Per tradurre queste idee in progetti operativi è fondamentale che questa nuova architettura strategica diventi patrimonio comune dell’intero apparato produttivo e istituzionale. A partire da questa

52

condivisione sulle prospettive, non può mancare un concreto impegno con politiche di distretto capaci di contribuire ad una riorganizazione del settore su una piattaforma di integrazione operativa delle imprese in grado di ricomporre il processo su nuovi meccanismi relazionali che consentano di ridurre lo svantaggio competitivo di un sistema che ancora oggi presenta alti livelli di frazionamento produttivo. Andrebbero in questa direzione tutti quegli interventi che a vario livello favoriscono un processo di consolidamento del network su basi strutturali (consorzi, fusioni, formazione di gruppi).

Sempre nella prospettiva della costruzione di un nuova architettura operativa, oltre ad un sostegno delle imprese per realizzare un avanzamento sul piano dei link delle unità di rete, non può essere rimandato un’azione che contribuisca a ridefinire il perimetro degli attori su cui costruire questa integrazione.
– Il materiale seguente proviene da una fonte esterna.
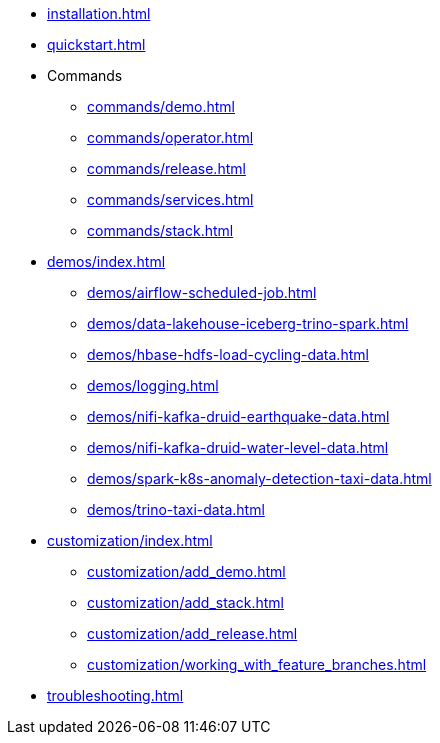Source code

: * xref:installation.adoc[]
* xref:quickstart.adoc[]
* Commands
** xref:commands/demo.adoc[]
** xref:commands/operator.adoc[]
** xref:commands/release.adoc[]
** xref:commands/services.adoc[]
** xref:commands/stack.adoc[]
* xref:demos/index.adoc[]
** xref:demos/airflow-scheduled-job.adoc[]
** xref:demos/data-lakehouse-iceberg-trino-spark.adoc[]
** xref:demos/hbase-hdfs-load-cycling-data.adoc[]
** xref:demos/logging.adoc[]
** xref:demos/nifi-kafka-druid-earthquake-data.adoc[]
** xref:demos/nifi-kafka-druid-water-level-data.adoc[]
** xref:demos/spark-k8s-anomaly-detection-taxi-data.adoc[]
** xref:demos/trino-taxi-data.adoc[]
* xref:customization/index.adoc[]
** xref:customization/add_demo.adoc[]
** xref:customization/add_stack.adoc[]
** xref:customization/add_release.adoc[]
** xref:customization/working_with_feature_branches.adoc[]
* xref:troubleshooting.adoc[]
Ciò che impone questo secondo cambiamento è l’esigenza di adeguare il sistema ad un processo sempre più visibile di allargamento dei fattori su cui si forma il valore del prodotto.

Come più volte riportato nel report, il vincolo di un nuovo posizionamento competitivo su segmenti medio alti del mercato, più attenti ai contenuti tecnici ed al valore immateriale del prodotto, e l’opportunità di estendere la presenza del prodotto moda italiano sui mercati di nuovo consumo, impongono inevitabilmente un rafforzamento della presenza transnazionale e delle sinergie con la complessa area dei servizi e dell’industria chimica (che rappresenta il principale fornitore dell’innovazione di base), fino a sviluppare una nuova filiera moda che supera per funzioni e soggetti coinvolti la sua configurazione tradizionale.

Questa trasformazione organizzativa diventa funzionale e propedeutica ad una strategia di sviluppo basata su un nuovo paradigma dell’innovazione imposta dal mercato le cui componenti diventano i fattori tecnici e tecnologici assieme ai fattori creativi, di comunicazione e commercializzazione del prodotto in ambito nazionale ed internazionale.

Lo scenario che oggi si prospetta, è infatti quello di una competizione internazionale che non risparmia alcuna impresa da un impegno a ridefinire il proprio assetto strategico nella direzione di una articolazione di attività che va ben oltre la pratica manifatturiera. La necessità di superare i confini nazionali e orientarsi verso target di consumo più sofisticati per capacità di interpretare contenuti tecnici e valori immateriali del prodotto, impone infatti anche alle piccole imprese un salto di qualità nella direzione di una aziende multi-funzione dove tutte le componenti immateriali genericamente riconducibili all’area dei servizi tendono ad acquisire importanza, in alcuni casi anche superiore a quella degli stessi prodotti.

Naturalmente, per lasciarsi alle spalle un modello operativo tutto concentrato sulle attività manifatturiere ed accedere ad un sistema che segue il prodotto fino al mercato, l’impresa dovrà investire in un processo di adattamento culturale, sviluppo di competenze e estensione degli investimenti a cui indubbiamente è determinante che concorra una politica industriale che dovrà agire in modo integrato non solo sul fronte della costruzione di una nuova rete, ma anche dal lato dell’accesso alla formazione e del più complessivo impegno che l’intero sistema dovrà affrontare per acquisire quel patrimonio di innovazioni fondamentale per partecipare da protagoniste a questo nuovo scenario competitivo.